● **Work to complete**
Copy the text lines from all of the records below exactly as they are, leaving out the pictures.

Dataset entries
- Opening Delimiter -

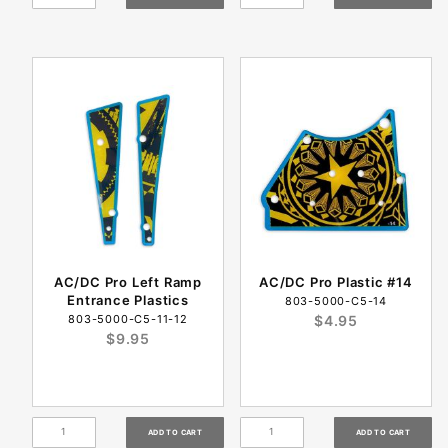
AC/DC Pro Left Ramp
AC/DC Pro Plastic #14
Entrance Plastics
803-5000-C5-14
803-5000-C5-11-12
$4.95
$9.95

- Closing Delimiter -

● **Answer to the problem**
AC/DC Pro Left Ramp
AC/DC Pro Plastic #14
Entrance Plastics
803-5000-C5-14
803-5000-C5-11-12
$4.95
$9.95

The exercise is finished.